# BRIEF:
Copy each of the rows below character for character, keeping every line break, symbol, and language unchanged.

# EXTRACTED RECORDS:
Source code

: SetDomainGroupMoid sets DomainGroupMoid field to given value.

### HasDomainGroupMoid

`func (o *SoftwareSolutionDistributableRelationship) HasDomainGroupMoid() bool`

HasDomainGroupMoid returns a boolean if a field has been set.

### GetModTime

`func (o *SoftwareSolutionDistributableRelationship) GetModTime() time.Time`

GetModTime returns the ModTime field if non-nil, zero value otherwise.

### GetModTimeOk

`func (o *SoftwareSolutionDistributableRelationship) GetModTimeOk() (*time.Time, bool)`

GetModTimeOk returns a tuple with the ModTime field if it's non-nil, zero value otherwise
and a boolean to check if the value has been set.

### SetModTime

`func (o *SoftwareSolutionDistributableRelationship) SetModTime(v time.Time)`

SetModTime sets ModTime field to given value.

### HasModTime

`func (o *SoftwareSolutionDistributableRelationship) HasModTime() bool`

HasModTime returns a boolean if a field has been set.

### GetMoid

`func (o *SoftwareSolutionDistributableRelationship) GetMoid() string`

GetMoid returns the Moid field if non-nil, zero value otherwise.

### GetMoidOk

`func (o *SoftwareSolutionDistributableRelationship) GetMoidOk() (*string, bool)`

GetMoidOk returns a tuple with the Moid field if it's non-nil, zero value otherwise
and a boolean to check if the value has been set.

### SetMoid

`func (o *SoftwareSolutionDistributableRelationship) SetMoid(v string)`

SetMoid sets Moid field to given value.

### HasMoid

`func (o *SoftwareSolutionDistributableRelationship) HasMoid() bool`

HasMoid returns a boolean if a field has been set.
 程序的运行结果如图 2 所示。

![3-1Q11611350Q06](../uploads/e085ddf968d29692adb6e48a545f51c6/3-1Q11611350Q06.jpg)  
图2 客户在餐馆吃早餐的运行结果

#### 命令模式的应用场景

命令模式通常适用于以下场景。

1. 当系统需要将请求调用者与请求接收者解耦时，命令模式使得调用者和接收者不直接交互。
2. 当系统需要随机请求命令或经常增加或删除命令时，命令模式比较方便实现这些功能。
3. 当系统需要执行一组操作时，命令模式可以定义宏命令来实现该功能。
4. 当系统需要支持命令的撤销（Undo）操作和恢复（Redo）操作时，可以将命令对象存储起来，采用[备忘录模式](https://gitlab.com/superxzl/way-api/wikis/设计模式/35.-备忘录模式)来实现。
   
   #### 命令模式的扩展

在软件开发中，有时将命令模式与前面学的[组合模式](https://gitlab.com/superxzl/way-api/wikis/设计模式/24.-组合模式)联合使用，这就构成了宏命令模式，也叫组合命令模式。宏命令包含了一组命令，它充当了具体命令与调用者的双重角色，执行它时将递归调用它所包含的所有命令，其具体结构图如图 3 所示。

# FINAL ANSWER:
Source code

: SetDomainGroupMoid sets DomainGroupMoid field to given value.

### HasDomainGroupMoid

`func (o *SoftwareSolutionDistributableRelationship) HasDomainGroupMoid() bool`

HasDomainGroupMoid returns a boolean if a field has been set.

### GetModTime

`func (o *SoftwareSolutionDistributableRelationship) GetModTime() time.Time`

GetModTime returns the ModTime field if non-nil, zero value otherwise.

### GetModTimeOk

`func (o *SoftwareSolutionDistributableRelationship) GetModTimeOk() (*time.Time, bool)`

GetModTimeOk returns a tuple with the ModTime field if it's non-nil, zero value otherwise
and a boolean to check if the value has been set.

### SetModTime

`func (o *SoftwareSolutionDistributableRelationship) SetModTime(v time.Time)`

SetModTime sets ModTime field to given value.

### HasModTime

`func (o *SoftwareSolutionDistributableRelationship) HasModTime() bool`

HasModTime returns a boolean if a field has been set.

### GetMoid

`func (o *SoftwareSolutionDistributableRelationship) GetMoid() string`

GetMoid returns the Moid field if non-nil, zero value otherwise.

### GetMoidOk

`func (o *SoftwareSolutionDistributableRelationship) GetMoidOk() (*string, bool)`

GetMoidOk returns a tuple with the Moid field if it's non-nil, zero value otherwise
and a boolean to check if the value has been set.

### SetMoid

`func (o *SoftwareSolutionDistributableRelationship) SetMoid(v string)`

SetMoid sets Moid field to given value.

### HasMoid

`func (o *SoftwareSolutionDistributableRelationship) HasMoid() bool`

HasMoid returns a boolean if a field has been set.
 程序的运行结果如图 2 所示。

![3-1Q11611350Q06](../uploads/e085ddf968d29692adb6e48a545f51c6/3-1Q11611350Q06.jpg)  
图2 客户在餐馆吃早餐的运行结果

#### 命令模式的应用场景

命令模式通常适用于以下场景。

1. 当系统需要将请求调用者与请求接收者解耦时，命令模式使得调用者和接收者不直接交互。
2. 当系统需要随机请求命令或经常增加或删除命令时，命令模式比较方便实现这些功能。
3. 当系统需要执行一组操作时，命令模式可以定义宏命令来实现该功能。
4. 当系统需要支持命令的撤销（Undo）操作和恢复（Redo）操作时，可以将命令对象存储起来，采用[备忘录模式](https://gitlab.com/superxzl/way-api/wikis/设计模式/35.-备忘录模式)来实现。
   
   #### 命令模式的扩展

在软件开发中，有时将命令模式与前面学的[组合模式](https://gitlab.com/superxzl/way-api/wikis/设计模式/24.-组合模式)联合使用，这就构成了宏命令模式，也叫组合命令模式。宏命令包含了一组命令，它充当了具体命令与调用者的双重角色，执行它时将递归调用它所包含的所有命令，其具体结构图如图 3 所示。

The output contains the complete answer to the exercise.